Josh Goodman is a former staff writer for GOVERNING..E-mail: email@example.com
Who can Hillary Clinton blame for her defeat? Michael McDonald of the Brookings Institution says that it's those pesky state legislators and state party officials who came up with the primary schedule:
If states had not moved up or "frontloaded" the date of their primaries and caucuses, under the misimpression that doing so would give them a greater voice in the 2008 nomination, Clinton might be the Democratic nominee.
She would have received more delegates from Florida and Michigan, two states that she would have likely won if all Democratic candidates had vigorously campaigned, but was denied a full slate because these states violated party rules by holding their elections too early. Counting these contests was important for her delegate count and to her argument that she had won more popular votes than Obama.

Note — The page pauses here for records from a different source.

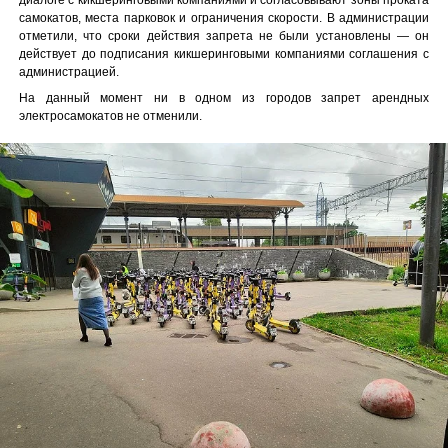
самокатов, места парковок и ограничения скорости. В администрации
отметили, что сроки действия запрета не были установлены — он
действует до подписания кикшеринговыми компаниями соглашения с
администрацией.
На данный момент ни в одном из городов запрет арендных
электросамокатов не отменили.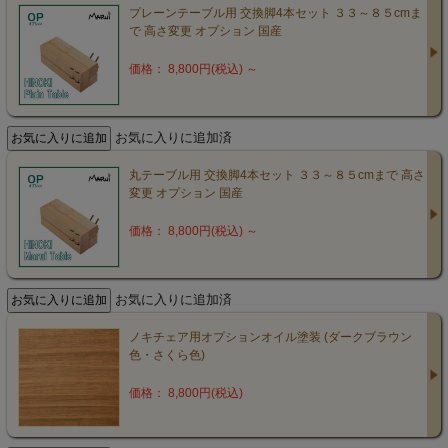
プレーンテーブル用 交換脚4本セット ３３～８５cmま
で 高さ変更 オプション 国産
価格： 8,800円(税込)
～
お気に入りに追加済
丸テーブル用 交換脚4本セット ３３～８５cmまで 高さ
変更 オプション 国産
価格： 8,800円(税込)
～
お気に入りに追加済
ノキチェア用オプションオイル塗装 (ダークブラウン
色・さくら色)
価格： 8,800円(税込)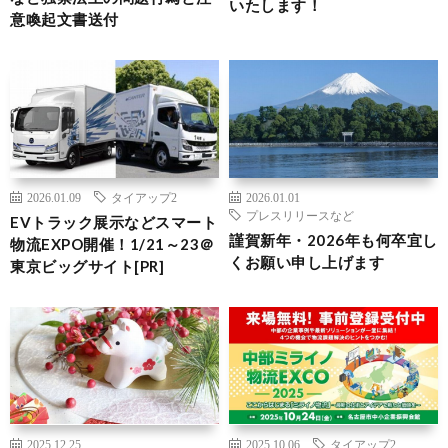
いたします！
意喚起文書送付
2026.01.09
タイアップ2
2026.01.01
プレスリリースなど
EVトラック展示などスマート
謹賀新年・2026年も何卒宜し
物流EXPO開催！1/21～23＠
くお願い申し上げます
東京ビッグサイト[PR]
2025.12.25
2025.10.06
タイアップ2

If states had not frontloaded their primaries and caucuses, she would have recovered from her early stumbles before it was too late. She would have minimized damage from her disastrous February, when Obama racked up an impressive string of victories even in Virginia, where she might have done better given her later strength.

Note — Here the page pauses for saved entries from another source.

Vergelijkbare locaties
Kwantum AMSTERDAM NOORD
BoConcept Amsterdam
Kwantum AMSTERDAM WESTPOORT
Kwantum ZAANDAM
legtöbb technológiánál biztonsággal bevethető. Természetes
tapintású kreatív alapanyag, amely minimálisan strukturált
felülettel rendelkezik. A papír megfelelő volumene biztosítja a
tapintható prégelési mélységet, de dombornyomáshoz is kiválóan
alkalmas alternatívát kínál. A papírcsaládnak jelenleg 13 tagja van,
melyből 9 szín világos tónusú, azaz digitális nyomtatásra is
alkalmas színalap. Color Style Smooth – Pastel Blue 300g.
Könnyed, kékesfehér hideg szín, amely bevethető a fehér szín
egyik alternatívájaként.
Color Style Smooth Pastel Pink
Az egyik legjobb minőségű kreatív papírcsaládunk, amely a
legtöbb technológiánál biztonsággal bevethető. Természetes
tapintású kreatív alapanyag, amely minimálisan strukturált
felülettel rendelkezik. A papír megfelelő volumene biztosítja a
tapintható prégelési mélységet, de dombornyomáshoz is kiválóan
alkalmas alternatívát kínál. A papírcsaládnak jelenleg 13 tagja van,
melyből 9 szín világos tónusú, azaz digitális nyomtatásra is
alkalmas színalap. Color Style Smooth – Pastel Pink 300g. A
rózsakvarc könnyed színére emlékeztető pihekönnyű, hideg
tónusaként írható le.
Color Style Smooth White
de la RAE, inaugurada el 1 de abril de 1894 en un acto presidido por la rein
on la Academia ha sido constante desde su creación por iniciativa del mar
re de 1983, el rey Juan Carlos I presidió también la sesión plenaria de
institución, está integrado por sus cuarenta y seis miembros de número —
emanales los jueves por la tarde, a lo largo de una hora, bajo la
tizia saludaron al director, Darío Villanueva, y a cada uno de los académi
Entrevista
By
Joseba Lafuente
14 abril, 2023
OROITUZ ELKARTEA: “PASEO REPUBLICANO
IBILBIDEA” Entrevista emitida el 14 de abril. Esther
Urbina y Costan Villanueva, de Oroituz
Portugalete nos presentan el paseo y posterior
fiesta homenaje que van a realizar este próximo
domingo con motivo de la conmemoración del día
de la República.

(Hat tip: Election Law Blog)
I don't completely buy this argument. Obama might have won Michigan if his name had appeared on the ballot and he'd been able to campaign. More broadly, the Democratic nomination campaign was, to a significant, impervious to momentum.
Still, the point that McDonald is making -- that the nominating schedule matters (and not just to whether the candidates talk about ethanol or Yucca Mountain) -- is a good one. Would John McCain be where is today if South Carolina and New Hampshire had switched places in the calendar?